Task requirements |
Do these statements agree with the page text on the 2002 Playboy Playmates? For each, answer yes or no and quote the words from the text that decide it. 1. Anka Romensky is a Ukrainian model. 2. Tina Jordan was Playmate of the Month for January 2002. 3. Nicole Narain has been featured on reality TV programs.

Personal details
- Born: July 28, 1974 (age 51) Chicago, Illinois, U.S.
- Height: 5 ft 4 in (1.63 m)

= List of Playboy Playmates of 2002 =

The following is a list of Playboy Playmates of 2002. Playboy magazine names its Playmate of the Month each month throughout the year.

==January==

Nicole Narain (born July 28, 1974) is a Guyanese-American model and actress. She is Playboys Playmate of the Month for January 2002 and has appeared in Playboy videos. She has also been featured in music videos and on reality TV programs.

==February==

Anka Romensky (born 16 September 1980) is a Ukrainian model. She is Playboy magazine's Playmate of the Month for February 2002.

==March==

Tina Jordan (born August 21, 1972) is an American model and radio personality. She had been romantically involved with Hugh Hefner before appearing as Playmate of the Month for March 2002.

Data section |
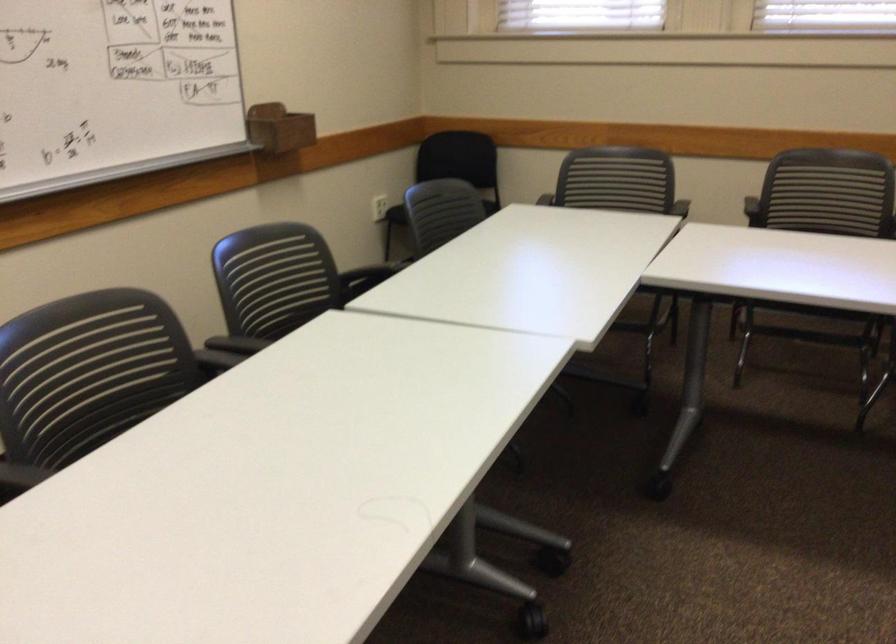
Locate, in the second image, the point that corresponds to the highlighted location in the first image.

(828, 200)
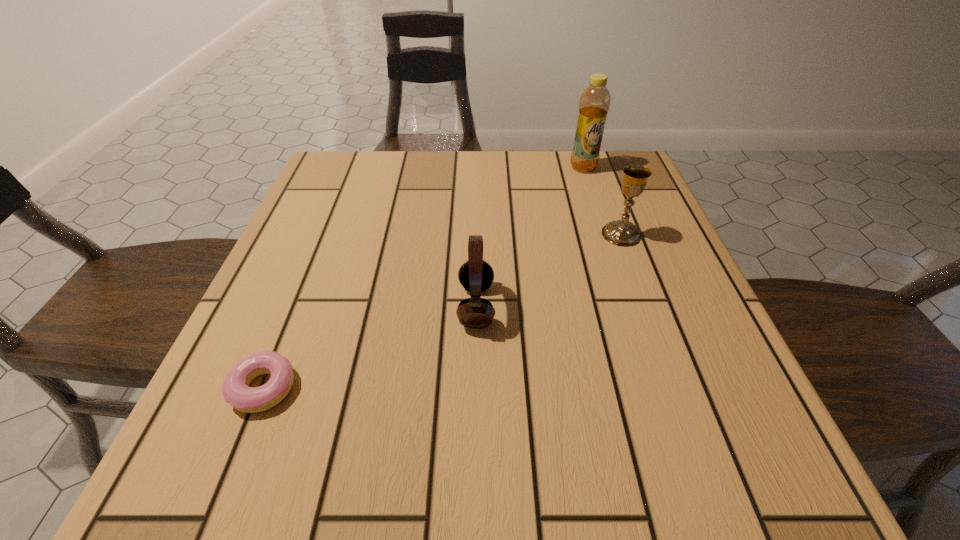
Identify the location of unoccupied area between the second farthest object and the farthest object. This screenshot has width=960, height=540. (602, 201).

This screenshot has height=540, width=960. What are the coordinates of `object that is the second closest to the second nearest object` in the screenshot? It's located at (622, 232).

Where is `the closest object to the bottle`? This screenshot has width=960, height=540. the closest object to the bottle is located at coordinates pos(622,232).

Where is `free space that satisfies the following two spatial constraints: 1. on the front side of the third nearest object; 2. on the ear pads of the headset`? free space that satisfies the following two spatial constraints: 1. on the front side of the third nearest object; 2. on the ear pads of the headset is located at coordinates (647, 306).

Output for this task |
1. Yes: "Anka Romensky (born 16 September 1980) is a Ukrainian model."
2. No: "appearing as Playmate of the Month for March 2002"
3. Yes: "She has also been featured in music videos and on reality TV programs."